**To do:** Every line holding "that" should be copied from the records below.

**Data in this exercise:**
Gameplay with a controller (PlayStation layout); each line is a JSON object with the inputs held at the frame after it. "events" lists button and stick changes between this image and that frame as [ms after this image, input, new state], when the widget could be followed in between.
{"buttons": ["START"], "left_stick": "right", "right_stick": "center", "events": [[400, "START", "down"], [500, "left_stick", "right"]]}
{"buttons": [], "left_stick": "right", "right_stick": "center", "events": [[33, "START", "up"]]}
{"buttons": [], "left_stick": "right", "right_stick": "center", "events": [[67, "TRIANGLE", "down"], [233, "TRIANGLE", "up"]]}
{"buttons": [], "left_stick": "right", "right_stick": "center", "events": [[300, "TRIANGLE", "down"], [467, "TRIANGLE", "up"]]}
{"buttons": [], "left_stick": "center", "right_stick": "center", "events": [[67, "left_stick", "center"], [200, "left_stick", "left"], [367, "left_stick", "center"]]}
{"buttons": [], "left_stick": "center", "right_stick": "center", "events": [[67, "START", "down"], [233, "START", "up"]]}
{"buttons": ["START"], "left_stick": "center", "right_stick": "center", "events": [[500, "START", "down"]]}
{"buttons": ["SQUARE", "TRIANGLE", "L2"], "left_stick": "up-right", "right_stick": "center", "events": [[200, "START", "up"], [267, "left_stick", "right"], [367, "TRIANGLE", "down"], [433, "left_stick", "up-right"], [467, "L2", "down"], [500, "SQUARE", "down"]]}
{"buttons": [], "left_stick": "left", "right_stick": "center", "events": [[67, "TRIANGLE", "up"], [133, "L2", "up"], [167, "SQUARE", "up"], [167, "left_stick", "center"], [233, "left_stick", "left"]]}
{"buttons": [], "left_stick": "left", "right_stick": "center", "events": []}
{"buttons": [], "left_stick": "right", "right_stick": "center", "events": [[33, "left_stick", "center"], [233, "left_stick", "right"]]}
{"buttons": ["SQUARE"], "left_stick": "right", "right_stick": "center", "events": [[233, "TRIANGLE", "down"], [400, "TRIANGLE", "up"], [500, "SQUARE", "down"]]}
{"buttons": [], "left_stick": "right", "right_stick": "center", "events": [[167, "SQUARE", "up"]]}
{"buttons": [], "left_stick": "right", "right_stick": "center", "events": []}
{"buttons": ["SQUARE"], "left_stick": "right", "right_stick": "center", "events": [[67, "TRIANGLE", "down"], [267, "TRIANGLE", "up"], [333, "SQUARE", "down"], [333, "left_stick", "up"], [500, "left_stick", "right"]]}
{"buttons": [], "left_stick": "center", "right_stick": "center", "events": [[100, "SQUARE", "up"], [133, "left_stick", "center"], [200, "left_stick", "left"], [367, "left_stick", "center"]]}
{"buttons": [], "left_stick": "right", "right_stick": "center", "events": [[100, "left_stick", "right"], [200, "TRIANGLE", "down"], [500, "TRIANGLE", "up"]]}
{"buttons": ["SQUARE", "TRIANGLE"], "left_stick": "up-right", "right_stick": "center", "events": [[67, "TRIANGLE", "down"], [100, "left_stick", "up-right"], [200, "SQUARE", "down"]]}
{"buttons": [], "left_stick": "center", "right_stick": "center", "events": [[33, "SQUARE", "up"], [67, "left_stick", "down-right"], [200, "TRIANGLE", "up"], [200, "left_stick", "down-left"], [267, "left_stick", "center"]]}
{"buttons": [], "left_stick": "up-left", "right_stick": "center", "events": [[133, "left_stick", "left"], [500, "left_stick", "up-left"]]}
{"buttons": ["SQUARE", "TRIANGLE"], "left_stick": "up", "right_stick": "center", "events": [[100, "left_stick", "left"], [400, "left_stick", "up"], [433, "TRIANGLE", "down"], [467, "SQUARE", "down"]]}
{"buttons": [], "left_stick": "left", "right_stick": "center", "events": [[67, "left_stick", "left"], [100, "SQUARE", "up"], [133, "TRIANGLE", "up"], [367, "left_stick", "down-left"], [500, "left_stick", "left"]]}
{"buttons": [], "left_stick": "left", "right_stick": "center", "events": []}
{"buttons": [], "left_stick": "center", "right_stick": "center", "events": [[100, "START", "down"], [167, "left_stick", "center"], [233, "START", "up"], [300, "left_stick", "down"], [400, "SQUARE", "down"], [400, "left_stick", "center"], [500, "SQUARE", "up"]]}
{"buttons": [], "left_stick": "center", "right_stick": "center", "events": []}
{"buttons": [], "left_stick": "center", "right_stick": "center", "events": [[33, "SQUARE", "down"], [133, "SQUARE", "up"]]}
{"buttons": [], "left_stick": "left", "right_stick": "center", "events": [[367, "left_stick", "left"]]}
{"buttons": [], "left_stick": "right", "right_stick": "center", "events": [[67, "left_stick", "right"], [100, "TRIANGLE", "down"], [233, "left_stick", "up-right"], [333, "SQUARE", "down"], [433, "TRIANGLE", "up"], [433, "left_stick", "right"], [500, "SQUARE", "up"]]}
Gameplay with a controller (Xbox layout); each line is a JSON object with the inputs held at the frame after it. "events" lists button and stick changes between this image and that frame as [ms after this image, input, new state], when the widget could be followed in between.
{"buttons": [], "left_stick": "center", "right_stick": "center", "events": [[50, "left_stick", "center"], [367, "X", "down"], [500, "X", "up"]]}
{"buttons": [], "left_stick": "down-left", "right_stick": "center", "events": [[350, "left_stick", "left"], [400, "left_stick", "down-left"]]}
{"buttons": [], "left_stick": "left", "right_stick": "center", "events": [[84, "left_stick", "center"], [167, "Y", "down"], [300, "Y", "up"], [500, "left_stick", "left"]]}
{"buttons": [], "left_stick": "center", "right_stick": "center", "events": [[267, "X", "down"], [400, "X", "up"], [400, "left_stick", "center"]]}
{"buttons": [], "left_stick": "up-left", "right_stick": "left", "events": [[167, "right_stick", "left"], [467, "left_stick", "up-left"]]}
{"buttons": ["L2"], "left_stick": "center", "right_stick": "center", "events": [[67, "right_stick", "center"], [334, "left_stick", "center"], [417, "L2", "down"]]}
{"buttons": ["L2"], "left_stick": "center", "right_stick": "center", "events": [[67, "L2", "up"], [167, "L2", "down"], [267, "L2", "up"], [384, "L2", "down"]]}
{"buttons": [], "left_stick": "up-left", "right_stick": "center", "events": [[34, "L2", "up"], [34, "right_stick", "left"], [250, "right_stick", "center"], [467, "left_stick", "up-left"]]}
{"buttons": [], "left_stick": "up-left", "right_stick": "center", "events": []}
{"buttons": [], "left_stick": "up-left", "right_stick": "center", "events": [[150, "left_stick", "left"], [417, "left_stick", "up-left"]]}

**Solution below:**
Gameplay with a controller (PlayStation layout); each line is a JSON object with the inputs held at the frame after it. "events" lists button and stick changes between this image and that frame as [ms after this image, input, new state], when the widget could be followed in between.
Gameplay with a controller (Xbox layout); each line is a JSON object with the inputs held at the frame after it. "events" lists button and stick changes between this image and that frame as [ms after this image, input, new state], when the widget could be followed in between.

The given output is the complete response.